Addressing low pay among early years staff is key if the government wants to deliver on its ambitions
Jack Worth, Lead Economist and Education Workforce Lead
| National Foundation for Educational Research
The government has bold ambitions for the quantity and quality of early years provision, which rely on having a workforce that is more attractive, to recruit and retain the extra staff required to deliver the childcare entitlement, and more highly skilled to improve children’s outcomes
September marked the rollout of the final stage of the government’s expansion of the free childcare entitlement, with eligible working parents now able to access free hours of early years provision for children from 9 months old. Alongside the increased quantity of places required to deliver the entitlement, the government’s early years strategy also focused on improving the quality of education children receive in early years settings.
The early years workforce is critical to achieving these quality and quantity goals. A report by the National Foundation of Educational Research (NFER) provides fresh insights on challenges in the early years workforce that could be a key barrier for delivering on the promise of childcare places made to parents.
Our research shows that the sector is likely to meet the government’s national requirement of recruiting 35,000 additional staff between 2023 and 2025 to meet the demand of the expanded entitlement.

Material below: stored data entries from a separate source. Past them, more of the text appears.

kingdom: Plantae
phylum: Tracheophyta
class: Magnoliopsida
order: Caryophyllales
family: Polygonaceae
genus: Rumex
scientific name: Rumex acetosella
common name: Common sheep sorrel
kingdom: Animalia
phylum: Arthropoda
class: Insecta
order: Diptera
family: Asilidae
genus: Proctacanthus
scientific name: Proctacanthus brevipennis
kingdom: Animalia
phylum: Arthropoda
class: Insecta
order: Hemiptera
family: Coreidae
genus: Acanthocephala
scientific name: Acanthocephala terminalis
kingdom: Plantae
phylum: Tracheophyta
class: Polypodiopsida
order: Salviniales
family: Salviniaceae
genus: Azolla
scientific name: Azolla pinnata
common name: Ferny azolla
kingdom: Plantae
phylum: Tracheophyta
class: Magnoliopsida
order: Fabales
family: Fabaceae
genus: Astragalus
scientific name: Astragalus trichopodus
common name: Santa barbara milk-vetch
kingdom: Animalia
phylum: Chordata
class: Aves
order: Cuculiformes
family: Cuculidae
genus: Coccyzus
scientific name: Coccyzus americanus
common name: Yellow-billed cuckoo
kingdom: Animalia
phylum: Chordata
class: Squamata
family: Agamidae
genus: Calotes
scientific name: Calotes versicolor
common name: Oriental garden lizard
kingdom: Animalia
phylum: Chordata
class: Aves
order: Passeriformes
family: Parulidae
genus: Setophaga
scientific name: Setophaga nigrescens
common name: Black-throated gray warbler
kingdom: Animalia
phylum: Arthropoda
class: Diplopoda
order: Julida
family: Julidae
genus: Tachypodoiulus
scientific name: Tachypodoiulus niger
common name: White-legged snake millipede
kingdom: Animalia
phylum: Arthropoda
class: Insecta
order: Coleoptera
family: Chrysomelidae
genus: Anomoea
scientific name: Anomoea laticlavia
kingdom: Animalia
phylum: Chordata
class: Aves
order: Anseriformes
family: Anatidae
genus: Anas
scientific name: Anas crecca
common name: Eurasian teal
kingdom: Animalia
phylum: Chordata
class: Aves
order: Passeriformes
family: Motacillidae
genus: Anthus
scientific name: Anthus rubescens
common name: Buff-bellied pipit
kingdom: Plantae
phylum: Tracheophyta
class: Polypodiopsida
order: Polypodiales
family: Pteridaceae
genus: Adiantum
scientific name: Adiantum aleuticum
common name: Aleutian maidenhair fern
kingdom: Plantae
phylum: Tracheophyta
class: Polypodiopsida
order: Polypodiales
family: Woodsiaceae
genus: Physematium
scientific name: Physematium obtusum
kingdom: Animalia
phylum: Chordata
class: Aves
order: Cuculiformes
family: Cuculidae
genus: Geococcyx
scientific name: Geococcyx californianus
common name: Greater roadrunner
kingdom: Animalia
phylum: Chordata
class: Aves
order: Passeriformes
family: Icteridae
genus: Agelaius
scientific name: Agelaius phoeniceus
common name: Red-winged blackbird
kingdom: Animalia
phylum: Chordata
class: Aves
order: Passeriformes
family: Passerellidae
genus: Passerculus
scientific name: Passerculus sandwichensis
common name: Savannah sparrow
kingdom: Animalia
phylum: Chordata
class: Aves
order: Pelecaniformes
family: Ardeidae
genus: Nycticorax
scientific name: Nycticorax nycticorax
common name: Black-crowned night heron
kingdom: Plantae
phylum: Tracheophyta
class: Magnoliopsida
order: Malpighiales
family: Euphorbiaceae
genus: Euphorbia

However, there is expected to be large regional variation in take-up patterns and therefore in the additional staff required. The absence of region-level staff data means it is not yet possible to assess how consistently demand across regions will be met – a key evidence gap for government to close.
Low pay is one of the key issues driving staff turnover, which is high among lower qualified staff. Our research finds that early years workers, as of 2022/23, earned on average 36 per cent less than workers in other sectors who are similar in terms of their age, sex, region, highest qualification and contracted working hours.
While individual providers are responsible for setting the pay for early years workers, government funding levels are the key determinant of the pay levels providers can afford. The government should therefore continue increasing funding rates so that early years providers can offer competitive wages to recruit and retain staff.
Just one in 10 of the workforce in private, voluntary and independent (PVI) providers – the bulk of early years provision – has a relevant degree-level qualification. Only a third of lower qualified staff report good career progression opportunities, likely indicating negative perceptions of both professional development and pay prospects.
Higher qualified staff can only be attracted and retained with higher contingent levels of pay. The pay structure therefore also needs to sufficiently reward upskilling to higher qualification levels and career progression, which is currently limited by pay compression.
The government must follow its bold ambitions with policy action to ensure it is both attractive enough to recruit and retain the staff numbers required to deliver the childcare entitlement and highly skilled to improve children’s outcomes.
Needless to say, this increase in provision is a welcome and significant step. But alongside this it is also vital that government builds a stronger evidence base by upgrading sources of workforce data and research. Commissioning a large-scale survey of early years staff and analysing data on staff numbers at a regional level would help ensure money is targeted where it is most needed and where it can be most effective.